» Exercise directions
List each line in the items below that contains the string "đồng", treating uppercase and lowercase letters as distinct.

+ + + +

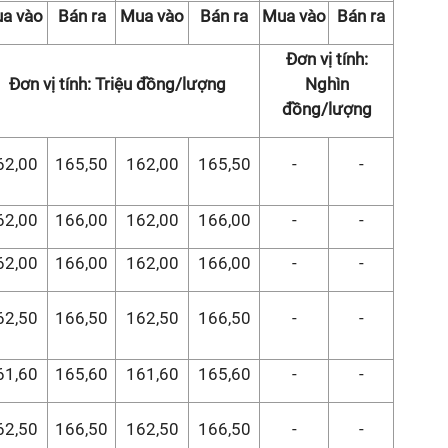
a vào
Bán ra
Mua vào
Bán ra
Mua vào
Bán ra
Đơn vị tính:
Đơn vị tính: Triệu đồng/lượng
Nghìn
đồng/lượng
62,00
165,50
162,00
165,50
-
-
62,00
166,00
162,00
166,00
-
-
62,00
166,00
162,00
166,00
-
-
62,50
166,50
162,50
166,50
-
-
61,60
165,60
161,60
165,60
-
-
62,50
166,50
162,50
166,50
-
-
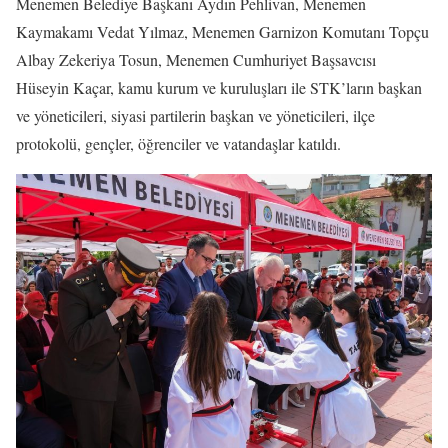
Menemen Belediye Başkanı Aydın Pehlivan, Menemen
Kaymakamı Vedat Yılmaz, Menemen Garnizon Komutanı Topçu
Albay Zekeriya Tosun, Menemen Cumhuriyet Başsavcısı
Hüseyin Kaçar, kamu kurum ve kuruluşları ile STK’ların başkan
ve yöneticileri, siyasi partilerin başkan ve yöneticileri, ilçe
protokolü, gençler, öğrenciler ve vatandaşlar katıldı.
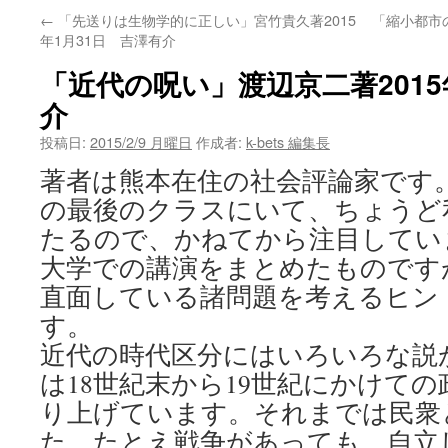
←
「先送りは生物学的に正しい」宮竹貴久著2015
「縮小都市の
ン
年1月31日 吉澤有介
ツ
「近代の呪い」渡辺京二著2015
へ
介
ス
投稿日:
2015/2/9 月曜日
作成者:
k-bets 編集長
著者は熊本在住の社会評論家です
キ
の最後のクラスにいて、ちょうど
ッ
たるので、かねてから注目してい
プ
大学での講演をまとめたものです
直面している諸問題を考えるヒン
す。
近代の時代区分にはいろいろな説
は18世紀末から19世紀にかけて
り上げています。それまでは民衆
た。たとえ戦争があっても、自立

+ + + +

» Written solution
Đơn vị tính: Triệu đồng/lượng
đồng/lượng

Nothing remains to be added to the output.